Each row shows the results on one random slice from each fold. Images in Columns 2–6 are generated from the images in the corresponding row of Column 1. Top block: Translations generated from Modality B. Bottom block: Translations generated from Modality A. The arrows indicate what to compare for visual inspection of the level of achieved similarity (pointing from generated images to the corresponding target of the learning process).
Fig 8.
Success rate of the observed registration approaches.
(A) SIFT on Zurich data, (B) α-AMD on Zurich data, (C) SIFT on Cytological data, (D) α-AMD on Cytological data, (E) SIFT on Histological data, (F) α-AMD on Histological data. x-axis: initial displacement dInit between moving and fixed images, discretised into 10 equally sized bins (marked by vertical dotted lines). y-axis: success rate λ within each bin (averaged over 3 folds for Zurich and Cytological data). In the legend, cyc, drit, p2p, star and comir denote CycleGAN, DRIT++, pix2pix, StarGANv2, and CoMIR methods respectively. Suffix _A (resp. _B) denotes that generated Modality A (resp. B) is used for the (monomodal) registration. B2A denotes registration of the original multimodal images, without using any modality translation. MI, MIND, NGF and CA represent using MI maximisation, MIND, NGF and CurveAlign for registration, respectively.
Fig 9.
Success rate of the observed 3D registration approaches on Radiological data.

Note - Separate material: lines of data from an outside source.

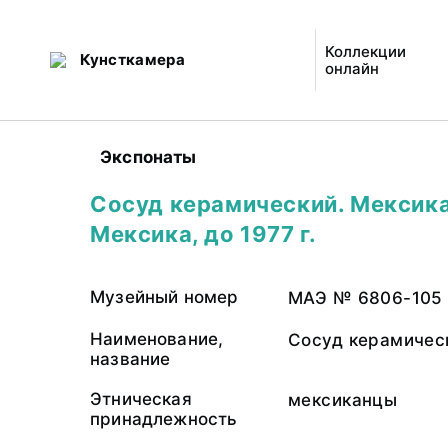
Коллекции
Кунсткамера
онлайн
Экспонаты
Сосуд керамический. Мексик
Мексика, до 1977 г.
Музейный номер
МАЭ № 6806-105
Наименование,
Сосуд керамичес
название
Этническая
мексиканцы
принадлежность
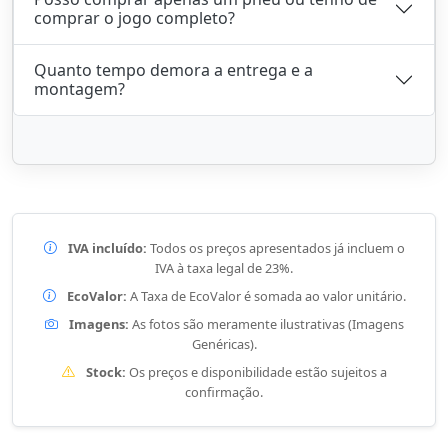
comprar o jogo completo?
Quanto tempo demora a entrega e a
montagem?
IVA incluído:
Todos os preços apresentados já incluem o
IVA à taxa legal de 23%.
EcoValor:
A Taxa de EcoValor é somada ao valor unitário.
Imagens:
As fotos são meramente ilustrativas (Imagens
Genéricas).
Stock:
Os preços e disponibilidade estão sujeitos a
confirmação.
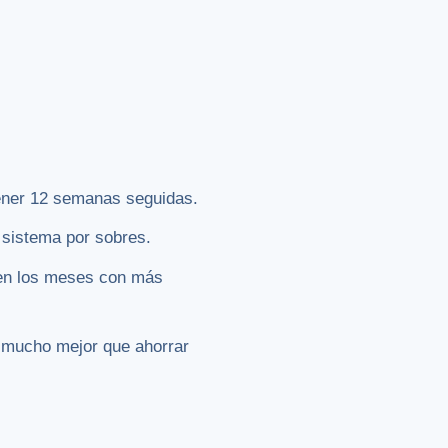
ener 12 semanas seguidas.
n sistema por sobres.
a en los meses con más
na mucho mejor que ahorrar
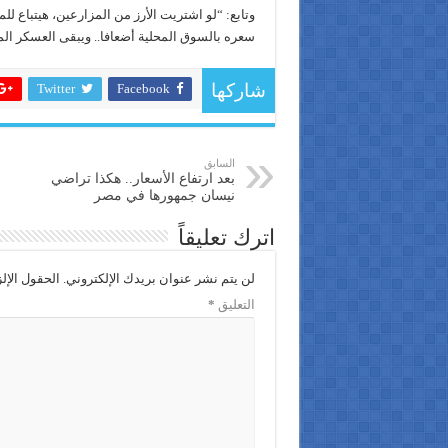
سعره بالسوق المحلية أضعافا.. ويبقى العسكر ا
Twitter
Facebook
شاركها
السابق
بعد ارتفاع الأسعار.. هكذا تراضي
نيسان جمهورها في مصر
اترك تعليقاً
لن يتم نشر عنوان بريدك الإلكتروني.
الحقول الإلز
التعليق
*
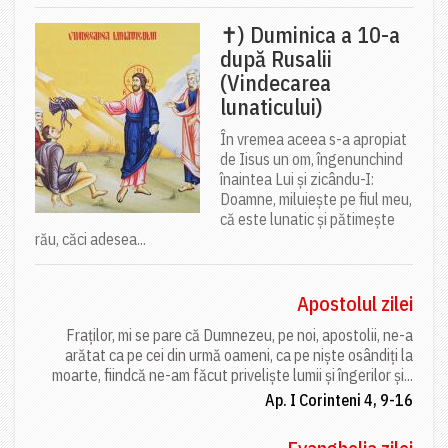
✝) Duminica a 10-a
după Rusalii
(Vindecarea
lunaticului)
În vremea aceea s-a apropiat
de Iisus un om, îngenunchind
înaintea Lui și zicându-I:
Doamne, miluiește pe fiul meu,
că este lunatic și pătimește
rău, căci adesea...
Apostolul zilei
Fraților, mi se pare că Dumnezeu, pe noi, apostolii, ne-a
arătat ca pe cei din urmă oameni, ca pe niște osândiți la
moarte, fiindcă ne-am făcut priveliște lumii și îngerilor și...
Ap. I Corinteni 4, 9-16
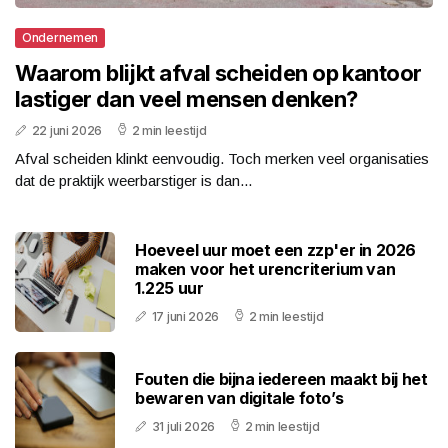
Ondernemen
Waarom blijkt afval scheiden op kantoor
lastiger dan veel mensen denken?
22 juni 2026
2 min leestijd
Afval scheiden klinkt eenvoudig. Toch merken veel organisaties
dat de praktijk weerbarstiger is dan...
Hoeveel uur moet een zzp'er in 2026
maken voor het urencriterium van
1.225 uur
17 juni 2026
2 min leestijd
Fouten die bijna iedereen maakt bij het
bewaren van digitale foto’s
31 juli 2026
2 min leestijd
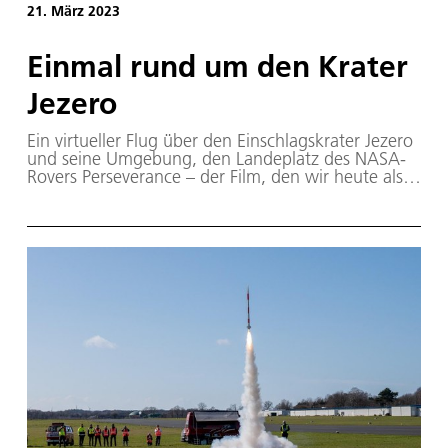
21. März 2023
Ein­mal rund um den Kra­ter
Je­ze­ro
Ein virtueller Flug über den Einschlagskrater Jezero
und seine Umgebung, den Landeplatz des NASA-
Rovers Perseverance – der Film, den wir heute als
Sonderveröffentlichung der Reihe „Marsbild des
Monats“ vorstellen, wurde unter Verwendung
eines Bildmosaiks aus mehreren Einzelaufnahmen
erstellt. Basis hierfür waren Beobachtungen der
hochauflösenden DLR-Stereokamera (HRSC) an
Bord der ESA-Mission Mars Express.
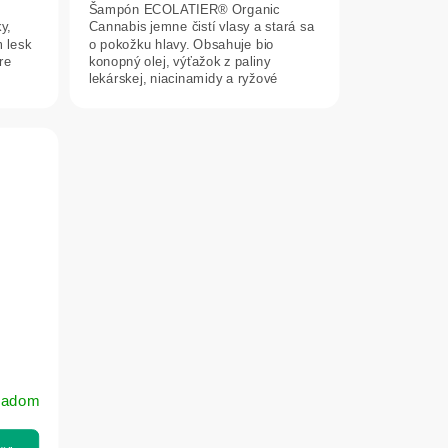
Šampón ECOLATIER® Organic
y,
Cannabis jemne čistí vlasy a stará sa
 lesk
o pokožku hlavy. Obsahuje bio
pre
konopný olej, výťažok z paliny
lekárskej, niacinamidy a ryžové
proteíny, ktoré...
ladom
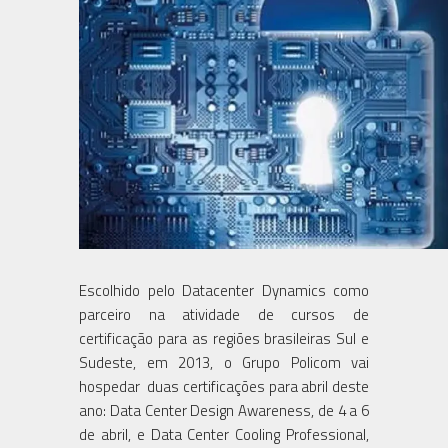
Escolhido pelo Datacenter Dynamics como
parceiro na atividade de cursos de
certificação para as regiões brasileiras Sul e
Sudeste, em 2013, o Grupo Policom vai
hospedar duas certificações para abril deste
ano: Data Center Design Awareness, de 4 a 6
de abril, e Data Center Cooling Professional,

x-axis: initial displacement dInit between moving and fixed images, discretised into 10 equally sized bins (marked by vertical dotted lines). y-axis: success rate λ within each bin (averaged over 3 folds). In the legend, cyc, drit, p2p, star and comir denote CycleGAN, DRIT++, pix2pix, StarGANv2, and CoMIR methods respectively. Suffix _A (resp. _B) denotes that generated Modality A (resp. B) is used for the (monomodal) registration. B2A denotes registration of the original multimodal images, without using any modality translation. MI, MIND and NGF represent using MI maximisation, MIND and maximisation of the similarity of NGF for registration, respectively.
Table 2.
Overall registration success rate (in percent) for the evaluated methods on four datasets.
Larger is better. The success rate λ is aggregated over all transformation levels for each dataset. Standard deviations are taken over the 3 folds for Zurich, Cytological and Radiological data. cyc, drit, p2p, star, comir, MIND(α-AMD),MIND(MSD), NGF, MI and CA denote the methods CycleGAN, DRIT++, pix2pix, StarGANv2, CoMIR, MIND+α-AMD-based registr., MIND+MSD-based registr., NGF, MI maximisation and CurveAlign, respectively. _A (resp. _B) denotes using generated Modality A (resp. B) for registration. B2A refers to the multimodal registration performance on the acquired images without modality translation. MI, MIND and NGF provide reference performance of good conventional multimodal registration methods. For each dataset, the best I2I-based approach, as well as the overall best performing (multimodal) approach, are bolded.
Fig 10.
Relation between average FID reached by a modality translation method and the success rate λ of the subsequent registration.
(A) On Zurich data, (B) on Cytological data, (C) on Histological data, (D) on Radiological data. In the legend, cyc, drit, p2p, star and comir denote the methods CycleGAN, DRIT++, pix2pix, StarGANv2 and CoMIR, respectively. Suffix _A (resp. _B) denotes that generated Modality A (resp. B) is used in (monomodal) registration. The marker style indicates whether α-AMD (aAMD) or SIFT (SIFT) is used for the registration. The error-bars correspond to standard deviation computed over 3 folds for Zurich, Cytological and Radiological data.